Copy out exactly the stretch of the listing below that begins at the line containing "middle tip: (986, 960)" and ends at the line containing "middle pip: (1128, 884)", and copy nothing outside it.
• • • •
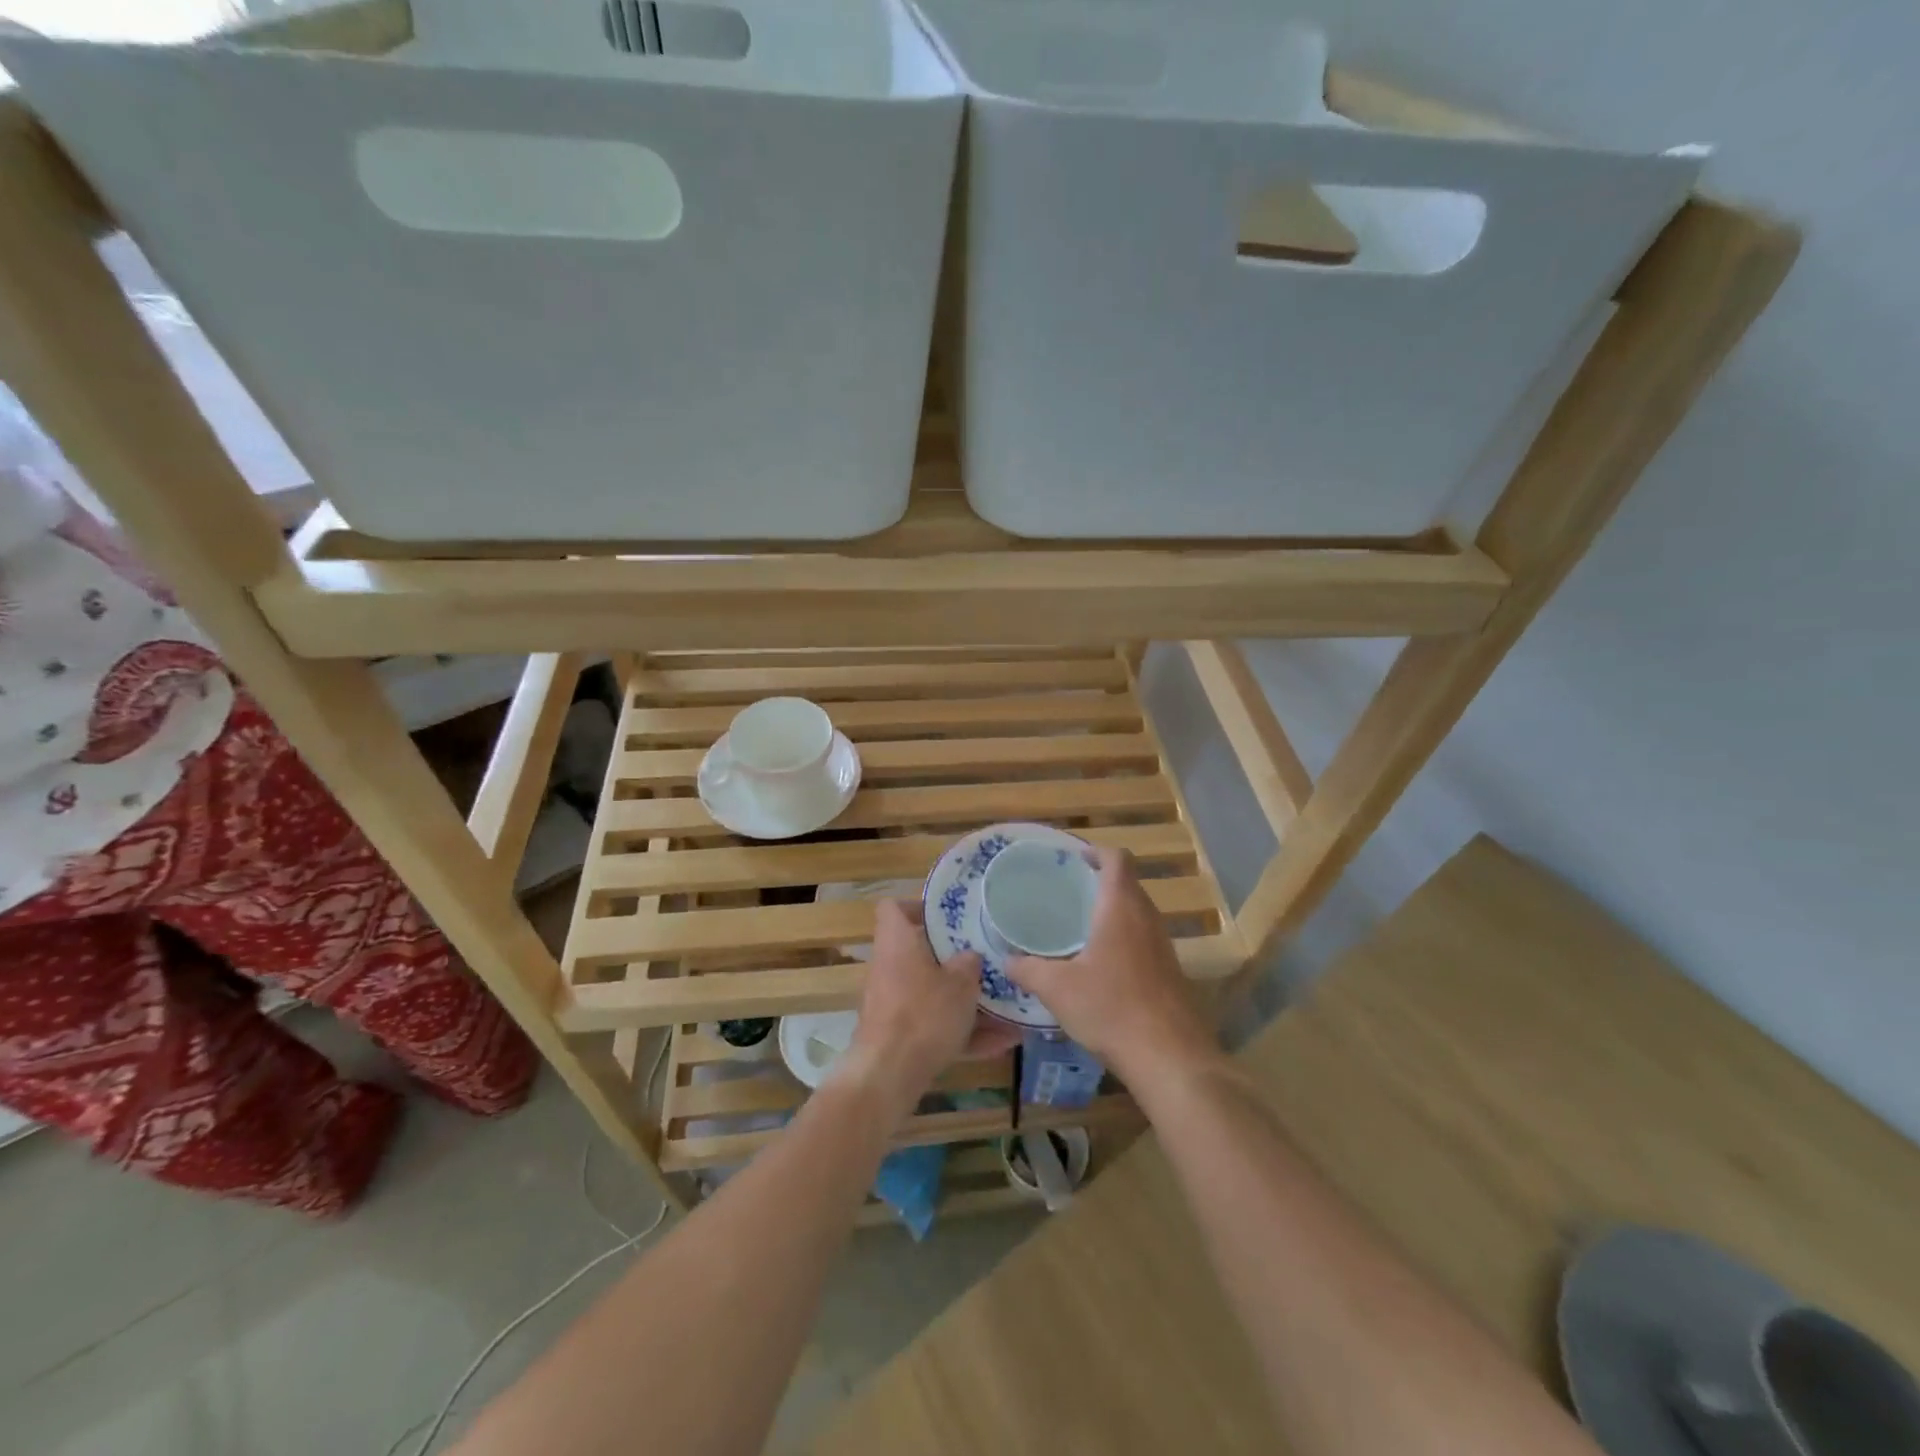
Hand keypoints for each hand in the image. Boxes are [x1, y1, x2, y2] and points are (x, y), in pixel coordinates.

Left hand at [838, 900, 1018, 1110]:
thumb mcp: (960, 984)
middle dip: (954, 960)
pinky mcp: (900, 1037)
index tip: (948, 915)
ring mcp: (892, 1004)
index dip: (918, 906)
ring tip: (1008, 1010)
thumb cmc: (924, 1014)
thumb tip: (970, 956)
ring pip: (933, 995)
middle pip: (920, 954)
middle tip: (986, 960)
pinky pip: (936, 1027)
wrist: (889, 1075)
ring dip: (966, 1003)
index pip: (893, 908)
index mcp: (897, 942)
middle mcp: (889, 968)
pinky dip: (964, 1034)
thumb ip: (969, 965)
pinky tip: (1003, 1044)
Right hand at [1007, 848, 1221, 1092]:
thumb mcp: (1057, 989)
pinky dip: (1124, 939)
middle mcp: (1147, 918)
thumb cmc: (1111, 1009)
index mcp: (1121, 908)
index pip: (1118, 860)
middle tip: (1068, 893)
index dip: (1097, 852)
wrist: (1169, 1057)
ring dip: (1113, 912)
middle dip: (1101, 882)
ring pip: (1138, 913)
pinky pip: (1144, 940)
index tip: (1074, 860)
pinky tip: (1102, 966)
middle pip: (1128, 884)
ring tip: (1080, 927)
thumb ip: (1028, 970)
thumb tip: (1005, 961)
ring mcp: (1163, 946)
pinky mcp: (1170, 972)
• • • •
◆ **Reply to the task**
middle tip: (986, 960)
pinky pip: (936, 1027)
wrist: (889, 1075)
ring dip: (966, 1003)
index pip: (893, 908)
index mcp: (897, 942)
middle mcp: (889, 968)
pinky dip: (964, 1034)
thumb ip: (969, 965)
pinky tip: (1003, 1044)
Right hand at [1007, 848, 1221, 1092]:
thumb mcp: (1057, 989)
pinky dip: (1124, 939)
middle mcp: (1147, 918)
thumb cmc: (1111, 1009)
index mcp: (1121, 908)
index pip: (1118, 860)
middle tip: (1068, 893)
index dip: (1097, 852)
wrist: (1169, 1057)
ring dip: (1113, 912)
middle dip: (1101, 882)
ring pip: (1138, 913)
pinky pip: (1144, 940)
index tip: (1074, 860)
pinky tip: (1102, 966)
middle pip: (1128, 884)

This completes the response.